- TASK DIRECTIONS:
Go through the records below and show every line with the string "changes".

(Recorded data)
※ ※ ※

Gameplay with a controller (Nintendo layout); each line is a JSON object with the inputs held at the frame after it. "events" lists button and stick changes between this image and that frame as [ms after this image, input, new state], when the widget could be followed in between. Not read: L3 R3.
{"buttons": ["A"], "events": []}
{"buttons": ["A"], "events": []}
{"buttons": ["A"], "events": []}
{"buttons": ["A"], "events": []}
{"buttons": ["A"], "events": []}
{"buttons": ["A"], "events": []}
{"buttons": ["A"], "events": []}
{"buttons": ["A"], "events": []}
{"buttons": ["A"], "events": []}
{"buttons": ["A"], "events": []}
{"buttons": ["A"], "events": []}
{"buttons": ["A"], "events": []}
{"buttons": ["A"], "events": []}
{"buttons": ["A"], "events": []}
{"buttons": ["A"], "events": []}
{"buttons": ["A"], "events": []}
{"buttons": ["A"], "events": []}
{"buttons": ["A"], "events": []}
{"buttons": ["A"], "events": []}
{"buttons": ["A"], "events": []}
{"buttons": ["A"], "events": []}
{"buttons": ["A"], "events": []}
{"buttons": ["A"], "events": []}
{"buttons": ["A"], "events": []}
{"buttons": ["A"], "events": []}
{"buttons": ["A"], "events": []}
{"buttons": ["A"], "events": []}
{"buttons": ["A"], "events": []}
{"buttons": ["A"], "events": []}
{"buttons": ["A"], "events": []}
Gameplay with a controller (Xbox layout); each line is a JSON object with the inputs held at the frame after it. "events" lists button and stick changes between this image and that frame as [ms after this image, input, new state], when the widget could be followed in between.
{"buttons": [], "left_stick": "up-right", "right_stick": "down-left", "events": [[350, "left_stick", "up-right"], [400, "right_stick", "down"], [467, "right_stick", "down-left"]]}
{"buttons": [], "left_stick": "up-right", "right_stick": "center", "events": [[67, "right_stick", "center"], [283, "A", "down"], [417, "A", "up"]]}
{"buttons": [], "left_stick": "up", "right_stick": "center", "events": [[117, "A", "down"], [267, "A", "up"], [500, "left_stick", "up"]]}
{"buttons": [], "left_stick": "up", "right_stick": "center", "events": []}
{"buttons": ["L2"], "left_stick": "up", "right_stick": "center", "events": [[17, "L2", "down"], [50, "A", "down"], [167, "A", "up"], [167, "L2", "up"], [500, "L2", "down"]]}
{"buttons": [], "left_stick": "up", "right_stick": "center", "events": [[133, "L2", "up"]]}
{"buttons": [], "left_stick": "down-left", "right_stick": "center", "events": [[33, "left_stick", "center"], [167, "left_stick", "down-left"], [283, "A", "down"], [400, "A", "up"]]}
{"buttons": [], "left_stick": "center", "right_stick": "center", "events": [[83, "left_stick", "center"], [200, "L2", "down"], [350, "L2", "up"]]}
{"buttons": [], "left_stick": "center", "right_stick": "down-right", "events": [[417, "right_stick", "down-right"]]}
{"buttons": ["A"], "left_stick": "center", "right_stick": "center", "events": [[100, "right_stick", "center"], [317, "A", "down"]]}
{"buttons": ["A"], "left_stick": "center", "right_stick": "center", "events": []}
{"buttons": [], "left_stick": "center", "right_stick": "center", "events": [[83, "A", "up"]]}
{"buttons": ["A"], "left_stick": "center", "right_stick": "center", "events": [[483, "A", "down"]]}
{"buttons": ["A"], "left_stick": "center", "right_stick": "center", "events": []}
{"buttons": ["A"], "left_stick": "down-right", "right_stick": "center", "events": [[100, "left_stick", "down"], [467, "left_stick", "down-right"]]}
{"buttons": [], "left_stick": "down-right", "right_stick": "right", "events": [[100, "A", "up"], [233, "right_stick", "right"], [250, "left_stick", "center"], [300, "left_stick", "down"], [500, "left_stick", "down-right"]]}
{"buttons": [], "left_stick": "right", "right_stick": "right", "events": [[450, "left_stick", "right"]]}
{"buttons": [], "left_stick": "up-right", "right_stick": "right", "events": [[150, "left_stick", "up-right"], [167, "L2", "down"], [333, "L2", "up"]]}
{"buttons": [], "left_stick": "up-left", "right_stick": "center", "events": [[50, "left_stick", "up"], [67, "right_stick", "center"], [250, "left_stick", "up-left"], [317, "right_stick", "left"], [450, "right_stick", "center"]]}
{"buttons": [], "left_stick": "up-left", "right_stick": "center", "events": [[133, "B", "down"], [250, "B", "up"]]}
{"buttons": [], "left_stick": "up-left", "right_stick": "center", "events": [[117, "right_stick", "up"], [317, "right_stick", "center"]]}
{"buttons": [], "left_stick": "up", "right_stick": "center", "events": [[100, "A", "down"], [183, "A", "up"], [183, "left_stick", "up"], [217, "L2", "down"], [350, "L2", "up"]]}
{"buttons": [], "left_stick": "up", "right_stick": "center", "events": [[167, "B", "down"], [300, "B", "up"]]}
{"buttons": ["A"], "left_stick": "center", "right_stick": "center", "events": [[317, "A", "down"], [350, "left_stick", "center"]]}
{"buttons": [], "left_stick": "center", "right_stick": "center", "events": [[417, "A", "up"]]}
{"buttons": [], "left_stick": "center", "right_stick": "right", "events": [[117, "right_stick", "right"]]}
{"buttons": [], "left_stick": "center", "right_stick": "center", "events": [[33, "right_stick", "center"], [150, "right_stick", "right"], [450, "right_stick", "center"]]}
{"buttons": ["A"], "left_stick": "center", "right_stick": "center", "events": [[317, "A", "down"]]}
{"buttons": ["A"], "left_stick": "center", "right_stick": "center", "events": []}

※ ※ ※

- OUTPUT OF THE TASK:
Gameplay with a controller (Nintendo layout); each line is a JSON object with the inputs held at the frame after it. "events" lists button and stick changes between this image and that frame as [ms after this image, input, new state], when the widget could be followed in between. Not read: L3 R3.
Gameplay with a controller (Xbox layout); each line is a JSON object with the inputs held at the frame after it. "events" lists button and stick changes between this image and that frame as [ms after this image, input, new state], when the widget could be followed in between.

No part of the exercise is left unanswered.